Relativamente à Alemanha, Vítor Madeira sublinha que se trata de um caso “curioso”. O analista da XTB refere que apesar da economia se ter mostrado “mais fraca” em comparação com o passado o índice bolsista tem conseguido subir.
Esta subida é justificada pelo analista da XTB devido aos seguintes fatores: “O mercado mostra as expectativas futuras positivas em relação ao crescimento das receitas e lucros das empresas; As grandes empresas do DAX não foram tão afetadas como o resto da economia, o que tem segurado níveis de crescimento mínimos na maior parte delas; O índice alemão tem alta correlação com os principais índices norte-americanos, assim pode haver alguma valorização fruto da grande performance americana”, justifica Vítor Madeira.
Relativamente ao índice espanhol IBEX 35, Vítor Madeira salienta que “não se encontra” uma “relação direta” entre os dados macroeconómicos e a sua performance.
“Ainda assim, um pouco como na Alemanha, as grandes empresas espanholas conseguiram manter a sua performance, mesmo numa situação de abrandamento económico. Destaque para os bancos espanhóis e para a Inditex“, salienta o analista da XTB.
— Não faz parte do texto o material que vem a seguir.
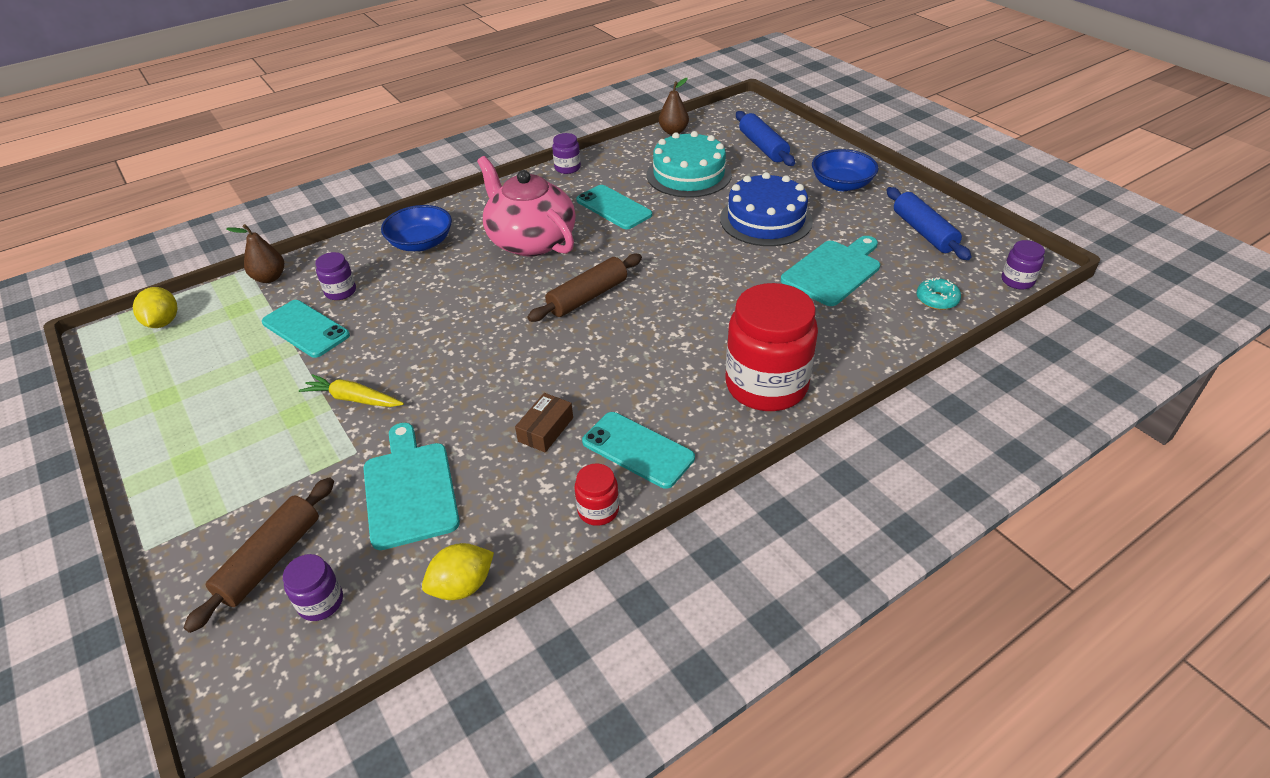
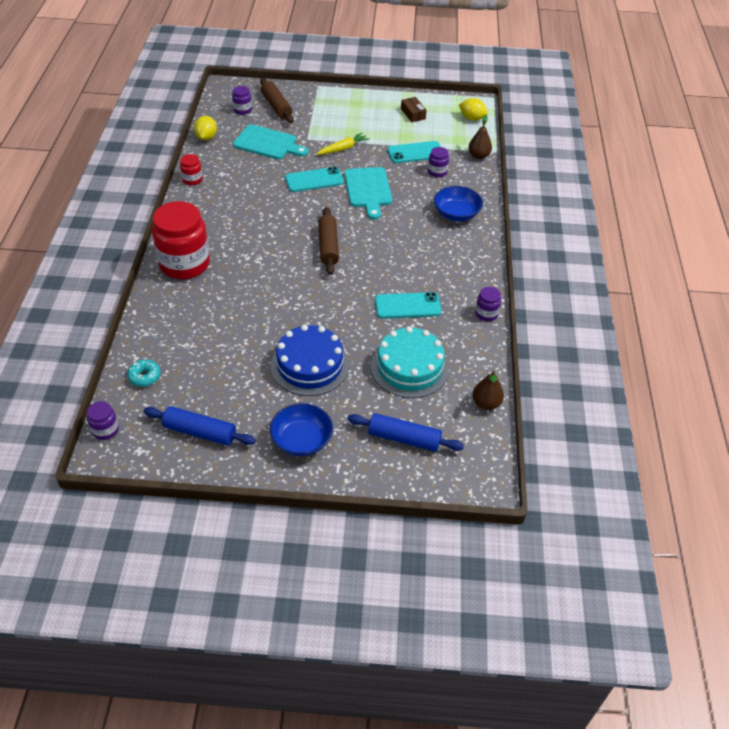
camera: 125 degrees right, 5 degrees up
(530, 240) = (410, 253): pink teapot -> none
(546, 429) = (252, 188): brown box -> brown box (413, 114)
(637, 450) = (205, 205): turquoise phone -> turquoise phone (314, 180)
(833, 271) = (224, 354): turquoise cutting board -> turquoise cutting board (368, 190)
“O IBEX foi impulsionado pelo sector bancário, com empresas como o Banco de Sabadell e o CaixaBank a beneficiarem das políticas monetárias menos restritivas e estabilização da margens financeiras, que contribuíram para as suas margens de lucro. Além disso, a exposição do IBEX ao sector de turismo e hospitalidade proporcionou um bom desempenho, à medida que a recuperação do turismo beneficiou empresas como a International Airlines Group (IAG)”, explica o head of trading do Banco Carregosa, João Queiroz.
No caso do DAX (Alemanha) a Siemens Energy liderou com um crescimento de 212,75%, refletindo uma “forte procura” por tecnologia de energia e infraestrutura sustentável, sectores que “ganharam relevância com o aumento das preocupações ambientais e a transição energética” na Europa.
Relativamente aos resultados apresentados pelo índice português PSI, João Queiroz diz que este foi impulsionado principalmente pelo sector bancário, com o Banco Comercial Português (BCP) a liderar com uma valorização expressiva de 77,61%.
“No entanto, o desempenho geral do índice foi limitado por quedas acentuadas em empresas de peso como a EDP Renováveis e a Mota Engil, ambas afetadas por pressões no sector energético, pela volatilidade no sector de infraestruturas e os elevados juros de médio e longo-prazo. Além disso, a lenta diminuição dos juros pelo Banco Central Europeu (BCE) face ao ritmo de crescimento observado, impactou negativamente o sector imobiliário e de “serviços públicos” (ou utilities), que possuem um peso relevante no índice”, explica João Queiroz.
João Queiroz adianta também, agora referindo-se ao desempenho dos diferentes índices bolsistas europeus, que estes acabaram por ter “desempenhos variados” influenciados por fatores macroeconómicos e setoriais.
“As subidas das yields inerentes às dívidas soberanas terá tido impacto em índices como o PSI (Portugal) e o CAC 40 (França), onde sectores sensíveis ao custo de financiamento, como utilities e imobiliário, apresentaram algum peso”, explica João Queiroz.
Em outubro, refere João Queiroz, o cenário de estagnação económica global e as preocupações geopolíticas também “afetaram mais intensamente” índices com maior peso em utilities (no PSI (Portugal) com ambas as EDP’s a continuarem a “subdesempenhar” perante as elevadas yields dos Estados Unidos) e energia, como o PSI e o CAC (França), enquanto o IBEX (Espanha) e o DAX (Alemanha) “foram menos afetados”.